FreeBSD 11.3 (on KVM / QEMU Q35 with OVMF)
SCSI disk - none work
SATA disk - works
Networking - nothing works
NOTE: I also tested with custom kernel build (ie remove all  bit minimal drivers but leaving MPT/MPS & VirtIO SCSI and intel em and VirtIO Networking, still does not work

FreeBSD 12.0 (on KVM / QEMU with OVMF)
SCSI disk - none works
SATA disk - works
Networking - nothing works

So in summary, in move from FreeBSD 11.2 -> 11.3 / 12.X
- networking is broken with KVM / QEMU / OVMF
- SCSI disk support is broken for all KVM / QEMU / OVMF

So while there is work around of SATA and BIOS, the set of working options is shrinking and I am concerned that FreeBSD is not doing sufficient validation of releases on KVM / QEMU as virtual operations of machines is now how majority of people are running machines.

Can people please provide feedback on this and if they have experienced similar situations.

Regards.,

Zebity.


----------



## MattS (Nov 21, 2019)

I'm having the same issue. I posted about it here https://forums.freebsd.org/threads/freebsd-11-3-no-network-interface-after-upgrade.72931/

Have you filed a bug report or learned anything new? Work around?

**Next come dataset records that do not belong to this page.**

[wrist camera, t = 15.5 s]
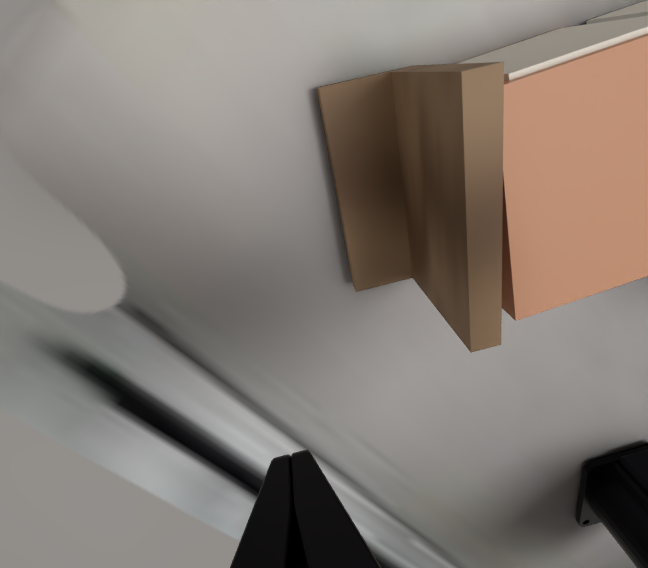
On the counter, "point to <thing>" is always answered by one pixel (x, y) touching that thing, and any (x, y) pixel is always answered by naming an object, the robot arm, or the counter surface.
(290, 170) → the counter surface
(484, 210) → the bracket
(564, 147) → the rust book
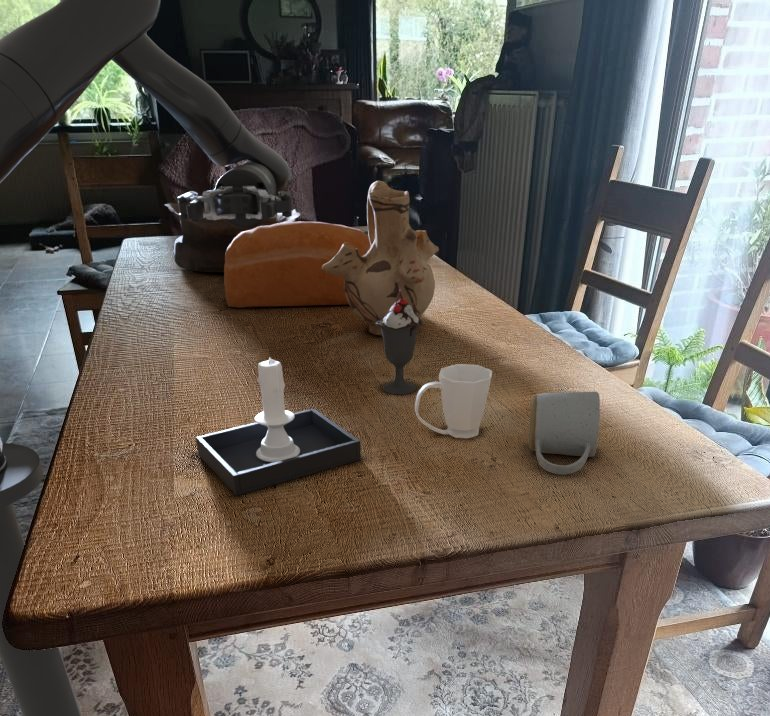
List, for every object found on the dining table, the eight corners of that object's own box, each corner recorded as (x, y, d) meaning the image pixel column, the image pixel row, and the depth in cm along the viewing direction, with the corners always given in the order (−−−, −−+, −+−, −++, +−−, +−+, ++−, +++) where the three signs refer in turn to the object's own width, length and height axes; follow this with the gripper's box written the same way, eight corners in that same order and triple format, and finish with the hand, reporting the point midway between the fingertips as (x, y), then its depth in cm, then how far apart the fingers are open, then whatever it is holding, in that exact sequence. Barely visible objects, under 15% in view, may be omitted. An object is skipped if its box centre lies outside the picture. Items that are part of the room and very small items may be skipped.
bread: (231, 293, 157) (222, 218, 149) (379, 289, 158) (378, 215, 150) (223, 310, 145) (213, 229, 137) (383, 305, 147) (382, 225, 139)
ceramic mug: (526, 436, 91) (531, 379, 87) (591, 440, 90) (600, 382, 86) (525, 475, 82) (531, 414, 78) (597, 480, 81) (608, 419, 77)
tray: (236, 496, 79) (233, 476, 77) (198, 455, 88) (195, 436, 86) (361, 459, 86) (360, 440, 85) (314, 425, 95) (313, 408, 94)
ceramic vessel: (323, 339, 127) (316, 187, 114) (363, 312, 143) (360, 175, 130) (420, 350, 122) (423, 192, 109) (450, 320, 137) (456, 178, 124)
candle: (263, 442, 89) (253, 350, 83) (304, 444, 89) (297, 351, 82) (250, 461, 85) (239, 365, 79) (294, 464, 84) (286, 367, 78)
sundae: (393, 400, 102) (393, 295, 95) (369, 386, 107) (366, 285, 99) (430, 390, 105) (433, 288, 98) (404, 377, 110) (405, 279, 102)
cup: (497, 440, 90) (502, 379, 86) (421, 447, 89) (422, 386, 85) (480, 418, 96) (483, 361, 92) (408, 425, 95) (408, 367, 90)
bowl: (191, 258, 198) (186, 200, 191) (309, 264, 197) (309, 206, 191) (149, 275, 167) (143, 206, 160) (290, 282, 166) (289, 213, 160)
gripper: (191, 166, 98) (164, 179, 84) (294, 164, 98) (285, 177, 84) (199, 224, 102) (175, 246, 88) (298, 222, 102) (290, 243, 88)
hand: (229, 212), depth 86 cm, fingers open, 8 cm apart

I don't understand how this isn't affecting more people.


----------



## teo (Nov 25, 2019)

zebity said:


> Hi FreeBSDer's,
> 
> I use FreeBSD VM's on my Ubuntu KVM / QVM Host and have recently experienced a number of issues when using 11.3 & 12.0 Releases and the SCSI disk and and Network drivers with 64-Bit Q35 VMs and OVMF (open virtual machine firmware - EFI for VM) firmware.
> 
> ...



And how is Qemu doing with FreeBSD as a guest installing Xorg? I remember that it corrupted because it compiled with GCC and didn't enter the user graphic to enter the desktop. The Guest libraries such as (audio, USB, CD/DVD, others) Do you detect it perfectly?


----------



## JozanOfAstora (Jan 13, 2020)

Hi, it's an old post but this might help.
 I've had the same issue for months and I've found a way around. I managed to get network in 12.1 in Qemu by installing 11.2 and upgrading to 12.1 it with
`# freebsd-update -r 12.1-RELEASE upgrade`
Maybe the bug was simply fixed but this worked for me.


----------



## zebity (Jul 5, 2020)

Hi FreeBSD'ers,

turned out there are 3 bugs behind this...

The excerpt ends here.